Zahn spoke a bit about the book without spoilers and about the collaborative process with the Lucasfilm Story Group, for whom he had nothing but praise. He may or may not have hinted that he’s not finished with Star Wars yet. And he kindly shared his thoughts about his place in the old Expanded Universe, particularly the fact that his Star Wars novels by and large haven’t been wholly nullified by the newer books or works yet. Thrawn is a prequel that takes place well before his original trilogy and interlocks with the majority of it rather nicely. Even if parts are ultimately removed from continuity, he described their standings as “campfire stories” — tales that retain a basis in their reality and are still worth telling and hearing. If there was anyone in the audience dying to make an obnoxious “Bring Back Legends” protest stand, they kept their mouth shut and their manners in check.
After the Q&A, Zahn and most of the audience adjourned to the celebrity autograph area in the exhibit hall for a round of book sales, signings, and happy exchanges with the author.
Later on Friday afternoon, I was glad to fit in a comics-related panel, what with C2E2 being a comic convention and me being a comics reader. Seems like a natural idea, but too many cons pass by with me missing all such chances, or lamenting the dearth thereof. In this case the lucky event was an Image Comics panel focusing on “relevance”, which took on different definitions depending on which guy was speaking.

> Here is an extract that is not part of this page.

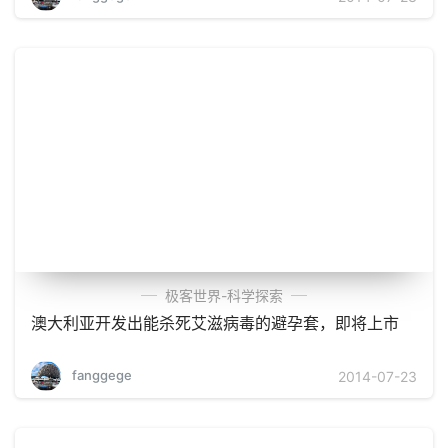
极客世界-科学探索
澳大利亚开发出能杀死艾滋病毒的避孕套，即将上市
fanggege
2014-07-23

Seated left to right: Jonathan Hickman (Black Monday Murders, The Dying & the Dead, East of West); Paul Azaceta (Outcast); Kieron Gillen (the internet-popular The Wicked + the Divine); and relative newcomer Daniel Warren Johnson (the recently launched Extremity). Not pictured: scheduled panelist Jeff Lemire (Descender; A.D.: After Death; Royal City), who was unable to attend due to illness. Each had their own thoughts to contribute about their approaches to art, theme, sociopolitical ramifications, and so forth, though to be honest I got the impression Hickman would rather have been either writing or partying than talking about writing.
And then there was Artists Alley. Lengthy and scintillating and jam-packed with sellers and buyers and gawkers alike. Best of all, I found reading material! Longtime MCC readers may recall I’m on the prowl for comics and graphic novels wheneve I’m angling to empty my wallet in an Artists Alley. In my darker moments I’m tempted to look into printing a standoffish T-shirt that reads “NO PRINTS, NO POSTERS, NO PLAYTHINGS, JUST GOOD COMICS.”
The following talented creators put up with my wife and/or me within the space of a valuable moment of their time at C2E2 in between finishing commissioned sketches and other, more desirable endeavors. I made a point of throwing money at them and amassed quite the presumably amazing addition to my reading pile.
There was one more very special name hanging out in Artists Alley, but we’ll get back to him in Part 4. Not pictured but a pleasure to spend with:
* Ale Garza, artist of Get Jiro, a DC/Vertigo graphic novel written by TV chef/foodie Anthony Bourdain.
* Writer Charles Soule, who’s been listed in previous years’ write-ups and for whom I may need a frequent-buyer punch-card.
* Trevor Mueller, whose Albert the Alien is a delightful all-ages science adventure romp worth seeking out.
The list of great folks we didn’t get to meet is ten or twelve times this. For curious comics fans out there, the longest autograph lines I saw in Artists Alley belonged to writer/novelist Greg Rucka, the UK comedy team of Kieron Gillen and Jamie McKelvie, and former jeans model Rob Liefeld.